**TEXTE À LIRE**:
───
Par Yves Morel
Les partis ne sont que des instruments de pouvoir, de conquête ou de conservation. Macron a dû constituer le sien, fait de bric et de broc… La gauche n’arrive pas à se reconstituer. Les Républicains peuvent-ils y arriver avant les prochaines échéances ? Mais que veulent-ils ? Du rififi, pourquoi ?
Tempête à la tête de Les Républicains. Laurent Wauquiez, le président, vient de destituer la vice-présidente, Virginie Calmels, qui contestait sa ligne. Ce genre de prise de bec ne doit pas surprendre en un parti dépourvu d’unité et tiré à hue et à dia par ses ténors du moment.
Sarko-fillonistes et juppéistes
Les Républicains n’ont toujours pas comblé le fossé qui sépare, chez eux, les juppéistes et centristes de l’amalgame des sarkozystes et autres fillonistes. Les dévots de l’ancien président de la République et ceux du candidat torpillé de la présidentielle de 2017 se sont unis pour imposer Laurent Wauquiez, le quadra qui les représente. Mais les autres n’ont pas désarmé.
───
**CONSIGNES DE TRAVAIL**:
1 > Dans le texte sur Les Républicains, relevez toutes les personnes désignées par leur nom, sans compter la signature.
2 > D'après le texte sur Les Républicains, quel poste occupait Virginie Calmels avant d'être destituée ?

**DONNÉES À ÉTUDIER**:
───
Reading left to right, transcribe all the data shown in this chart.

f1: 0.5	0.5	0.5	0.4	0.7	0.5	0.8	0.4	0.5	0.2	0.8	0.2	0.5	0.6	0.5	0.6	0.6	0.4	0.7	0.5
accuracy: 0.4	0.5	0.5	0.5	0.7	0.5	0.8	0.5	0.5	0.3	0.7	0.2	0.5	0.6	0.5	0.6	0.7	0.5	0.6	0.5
───
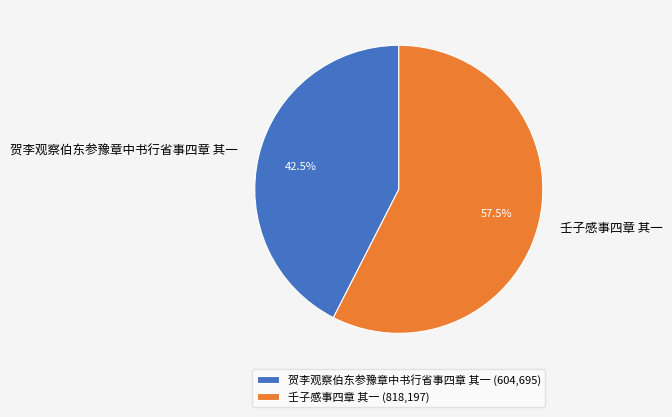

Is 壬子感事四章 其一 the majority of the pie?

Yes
───
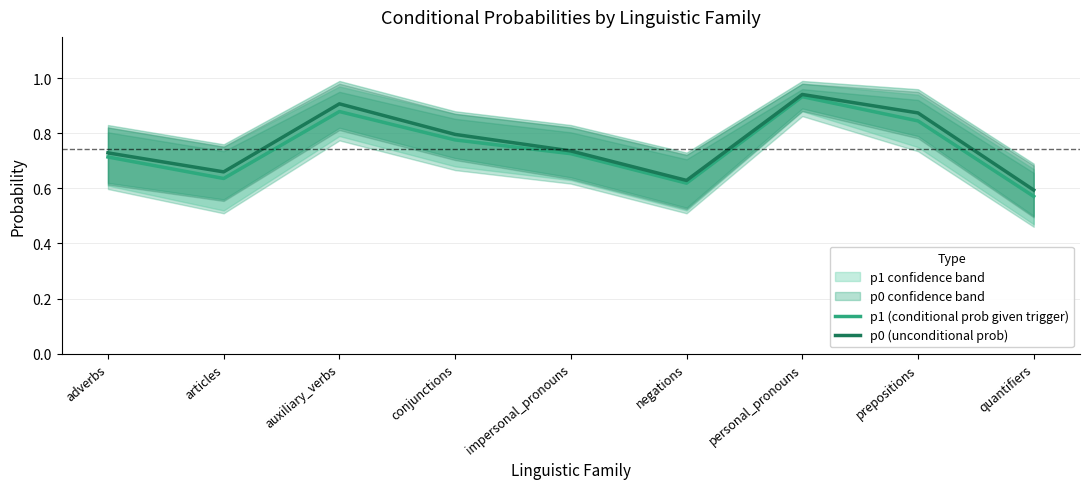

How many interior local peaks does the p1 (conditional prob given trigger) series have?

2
───
**RÉPONSES DANS L'ORDRE**:
1 > Macron, Laurent Wauquiez, Virginie Calmels

2 > Elle était vice-présidente des Républicains.